Selection »
┌────────

Naturistick (Amazon) sells U.S.-made beeswax lip balms in bulk packs of 16 to 155, using coconut oil, shea butter, and aloe vera. Pricing drops significantly at higher pack sizes. Prime shipping makes these convenient for fast restocking.
Mid-Volume Options (100-500 units)
Bulk Apothecary is a major U.S. wholesale supplier for lip balm bases, empty tubes, and finished products. They sell individual components (beeswax, flavor oils, tubes) for DIY makers and pre-made bulk lip balms for resellers. Good option if you want to make your own formulation at scale.
Custom Lip Balm Store (customlipbalmstore.com) offers all-natural beeswax lip balms with full-color custom imprint, FDA approved, made in the USA. MOQ starts at 50 units. Available in 24 flavors. Per-unit cost includes custom branding, which makes this competitive against buying unlabeled tubes plus separate label printing.
Lappe’s Bee Supply sells 100-count displays of natural beeswax lip balms, available in flavors like Honey, Cherry, Vanilla, Herbal Mint, Vanilla Latte, and Rich Hot Cocoa. These come with a retail display stand, making them ideal for store counter placement.
High-Volume Options (500+ units)
Rain Shadow Labs (rainshadowlabs.com) offers wholesale lip care products including private-label lip balms with custom formulations. This is a step up for brands ready to control ingredients and packaging at scale.
AHP Labs (ahpllabs.com) is a certified private-label lip balm manufacturer offering custom formulations, organic options, and FDA-compliant production. MOQs start at 1,000 units. Best for established brands building a complete lip care line.

└────────

Task description »
Please transcribe the part of the text on bulk lip balm suppliers word for word, beginning at the words "Rain Shadow Labs" and stopping after "packaging at scale.".

Information provided »
┌────────

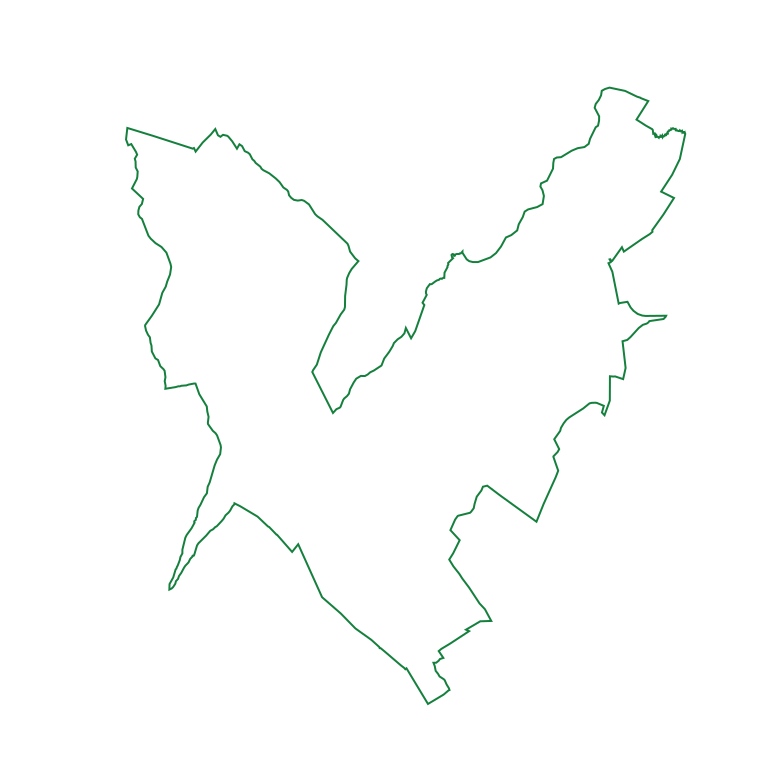 the district of Cornu Luncii, Suceava, Romania, rotated 95°
{"feature_id": "2599482B28823747254243", "entity_name": "Cornu Luncii", "entity_type": "district", "adm_level": 2, "iso_a3": "ROU", "parent_name": "Romania", "parent_adm1": "Suceava", "projection": "natural_earth1", "projection_center": [26.137, 47.454], "detail": "fine", "context": "isolated", "style": "outline", "palette": "green", "viewbox_px": 768, "rotation_deg": 95, "n_neighbors": 0, "source": "geoboundaries", "source_scale": "gbopen_adm2", "svg_char_len": 6151}
<svg xmlns="http://www.w3.org/2000/svg" viewBox="0 0 768 768"><g transform="rotate(95 384 384)"><path d="M407.8,601.4L405.3,591.5L404.2,588.6L404.1,587.2L403.4,585.6L402.6,580.7L401.6,578.6L400.1,573.3L400.0,571.8L410.3,567.1L421.8,558.6L426.9,557.6L432.0,555.9L438.1,556.1L439.3,555.8L445.5,550.5L447.7,547.5L449.8,545.8L459.0,541.5L461.4,540.9L468.2,541.1L474.0,543.8L479.8,545.6L497.3,549.1L501.8,550.7L508.3,550.9L512.4,553.4L520.5,556.4L523.5,557.9L526.3,558.6L532.1,558.7L533.2,559.0L533.9,559.7L535.7,559.6L537.0,560.9L538.0,561.1L538.7,560.6L544.6,563.2L551.6,567.4L554.4,568.5L566.6,570.4L570.4,570.1L574.0,571.7L577.3,572.1L582.9,573.7L584.4,574.4L586.0,574.7L586.8,575.4L595.1,577.1L602.0,580.2L607.5,579.9L606.2,577.7L604.7,576.4L601.2,574.5L598.6,574.1L596.1,572.2L593.2,571.5L589.8,569.5L584.4,567.2L582.4,566.1L578.8,563.2L575.1,561.8L572.6,559.8L571.8,559.7L571.5,559.2L571.6,558.6L570.9,558.2L561.2,556.2L558.9,555.0L550.5,547.9L545.4,544.3L543.5,541.5L541.3,539.7L540.3,538.2L534.6,533.7L532.1,532.0L528.6,530.4L525.6,527.6L523.4,526.2L519.0,524.3L517.1,522.7L515.9,522.6L518.3,516.6L527.1,498.4L536.0,487.2L536.5,485.9L543.5,477.9L543.5,477.4L559.3,460.9L551.1,455.5L601.8,427.1L616.5,406.9L630.0,391.2L640.0,374.3L646.4,365.8L647.5,365.3L647.4,364.4L650.3,360.2L663.0,342.4L665.1,339.1L666.3,337.9L665.3,336.8L698.9,312.3L688.1,297.4L683.8,293.2L683.2,292.1L681.6,292.7L677.8,295.5L673.8,297.7L672.9,298.7L670.5,303.2L668.0,304.9L665.3,307.5L660.5,308.9L657.4,310.4L657.1,307.7L654.9,305.4L653.1,304.3L651.7,301.0L645.3,306.2L642.9,303.8L636.7,295.3L622.8,277.7L621.6,280.9L612.0,267.4L610.7,256.5L599.6,263.8L594.3,269.7L579.5,281.4L570.9,289.1L566.6,292.4L559.7,298.9L553.2,303.7L546.8,300.4L533.0,295.0L523.8,305.1L512.8,301.3L509.1,299.1L508.7,298.4L504.8,287.1L503.7,286.1L500.0,283.8L495.5,283.3L488.2,281.8L481.6,277.7L477.7,276.5L476.3,272.3L484.9,258.6L507.9,220.1L489.5,214.5L461.8,204.8L455.2,202.9L441.8,208.9L441.3,208.9L436.6,205.1L433.6,203.8L424.2,209.6L415.4,204.4L412.3,203.9L407.5,201.6L403.8,199.2L401.1,196.5L391.0,183.4L385.4,177.6L384.7,175.6L384.2,171.8L384.3,170.3L386.6,163.1L393.4,164.4L395.9,161.6L380.9,157.6L356.6,159.6L356.6,156.3L356.3,154.4L358.3,146.2L347.0,144.7L320.6,150.1L318.9,145.5L315.7,142.5L306.0,135.1L302.5,131.3L300.9,127.5L299.6,126.0L298.2,125.1L294.9,111.2L292.5,109.3L291.4,108.9L293.4,129.4L293.3,132.7L292.1,137.4L289.4,141.8L286.3,145.0L280.9,148.6L282.8,156.1L283.5,157.2L252.3,166.3L244.1,170.9L242.9,168.7L242.4,168.5L240.2,170.1L240.0,169.6L241.5,168.2L241.5,167.4L227.0,158.9L231.2,156.6L217.2,139.8L211.5,132.3L209.0,129.8L207.4,130.2L190.8,120.4L173.4,111.3L168.2,124.7L150.5,115.2L134.1,108.9L108.6,105.7L107.9,105.9L107.8,106.5L106.8,106.6L107.2,107.4L106.8,107.5L106.8,108.0L107.5,108.7L105.7,109.2L106.4,110.4L105.5,111.4L106.3,111.8L106.4,112.8L105.7,114.2L106.0,114.7L105.9,115.5L104.4,115.7L104.6,117.5L104.0,118.4L104.6,119.0L104.5,120.1L105.6,120.0L106.4,121.4L106.3,121.9L107.5,122.4L107.8,123.3L109.0,123.6L109.5,123.0L110.0,123.1L110.0,124.1L111.5,124.6L111.5,125.2L110.8,125.4L111.0,125.8L112.3,126.0L112.6,126.8L113.0,126.9L113.2,127.6L113.8,127.9L112.3,128.4L113.6,129.0L113.4,129.5L112.6,129.5L112.4,130.2L113.8,130.4L114.0,131.5L114.8,131.7L113.4,133.7L114.2,134.3L114.4,135.0L113.4,135.4L112.9,134.6L112.0,134.5L111.7,134.9L112.0,135.3L111.4,135.6L112.1,136.1L110.8,136.8L111.2,137.6L107.5,138.4L106.8,139.0L103.6,146.0L98.6,155.5L79.1,145.4L76.8,153.2L76.5,153.4L75.7,157.0L71.0,169.4L69.1,185.2L70.8,189.4L72.9,192.6L77.5,192.9L82.4,194.8L86.6,197.5L90.5,198.2L98.6,193.0L102.9,192.7L108.0,193.3L109.8,195.5L121.8,200.1L126.9,201.0L130.5,205.0L132.2,211.6L135.2,217.3L142.6,227.4L143.3,231.6L145.0,234.2L149.1,234.6L154.7,234.4L167.2,239.3L170.5,245.1L173.7,245.4L177.2,243.0L182.7,241.1L191.0,241.7L194.4,246.9L197.5,255.6L200.0,258.9L205.6,260.3L213.2,263.7L219.4,264.7L224.6,270.2L227.4,275.3L236.8,279.4L243.8,283.8L248.6,288.9L254.3,300.9L254.8,305.9L254.2,309.8L252.6,312.5L246.4,317.3L245.2,317.4L247.3,319.0L247.3,319.9L248.0,320.6L248.1,322.8L248.9,324.4L249.9,324.5L250.3,325.3L248.7,326.1L248.6,327.1L249.2,327.8L249.6,328.0L252.1,327.1L252.7,326.2L257.9,330.7L259.3,330.3L261.1,331.1L262.0,330.9L267.8,333.4L273.0,333.2L273.0,334.1L274.2,335.5L273.9,336.3L274.4,337.6L275.4,338.3L276.2,340.3L277.5,342.0L280.2,345.0L280.6,346.0L280.5,347.0L284.9,349.7L288.3,350.3L290.2,350.0L291.5,349.2L299.7,352.7L301.8,350.7L328.6,357.5L336.1,361.0L326.3,367.1L331.8,368.1L335.5,370.8L338.3,374.3L342.4,377.7L345.4,378.6L351.5,381.6L358.6,386.0L365.8,388.1L371.5,395.3L373.5,398.7L375.9,401.0L377.7,403.7L378.0,407.8L381.1,412.1L385.1,414.3L392.1,417.3L396.7,418.1L399.3,419.8L401.9,422.4L403.5,423.3L410.5,425.3L411.5,426.1L413.2,429.2L417.3,432.3L378.3,456.5L376.3,455.8L370.6,452.6L357.9,449.7L339.7,443.2L330.8,439.6L327.3,437.2L318.4,433.2L313.4,430.1L310.7,429.6L299.7,430.4L288.5,430.0L283.3,430.2L281.3,429.9L276.5,428.3L272.2,426.2L263.8,420.2L261.3,423.7L255.1,429.3L249.5,431.4L247.4,432.6L225.8,459.6L222.8,464.9L220.8,467.4L211.6,474.4L208.4,479.7L207.9,482.0L208.8,486.0L208.4,489.8L206.6,492.7L204.3,495.0L200.6,496.2L199.1,497.6L197.0,501.4L192.0,505.6L188.7,509.7L184.1,516.7L181.5,522.9L180.3,524.7L178.2,526.2L175.0,531.1L173.0,532.7L171.6,534.7L166.8,537.7L165.4,539.6L164.2,543.0L159.4,546.1L157.8,548.9L162.4,551.0L155.4,556.4L151.2,560.6L150.4,561.8L149.8,566.1L152.0,568.5L150.7,571.1L144.7,574.3L150.6,578.3L159.3,585.7L168.9,591.9L165.5,593.9L166.2,595.1L156.9,635.8L151.3,662.0L162.9,662.3L168.5,659.6L167.0,656.7L174.4,651.3L177.1,649.9L181.3,651.9L183.9,650.9L190.0,650.2L193.7,647.9L199.3,647.8L201.4,648.1L211.2,652.1L220.6,640.1L225.8,640.9L228.8,643.1L232.6,643.8L236.4,643.6L239.2,641.7L240.6,639.5L256.8,631.6L259.6,629.0L263.6,623.9L266.9,617.6L272.1,612.2L282.8,607.2L286.0,606.2L293.6,606.7L300.9,608.9L306.0,609.9L312.5,612.8L324.3,615.0L336.4,621.3L346.0,627.0L347.0,627.1L351.5,625.7L355.5,623.4L357.9,621.3L363.4,620.1L365.9,619.0L371.9,618.1L378.4,614.0L379.8,611.2L385.7,608.4L388.5,604.9L390.0,603.7L396.3,602.3L400.3,602.7L404.8,601.4L407.8,601.4Z" fill="none" stroke="#15803d" stroke-width="2"/></g></svg>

└────────

Task output »
Rain Shadow Labs (rainshadowlabs.com) offers wholesale lip care products including private-label lip balms with custom formulations. This is a step up for brands ready to control ingredients and packaging at scale.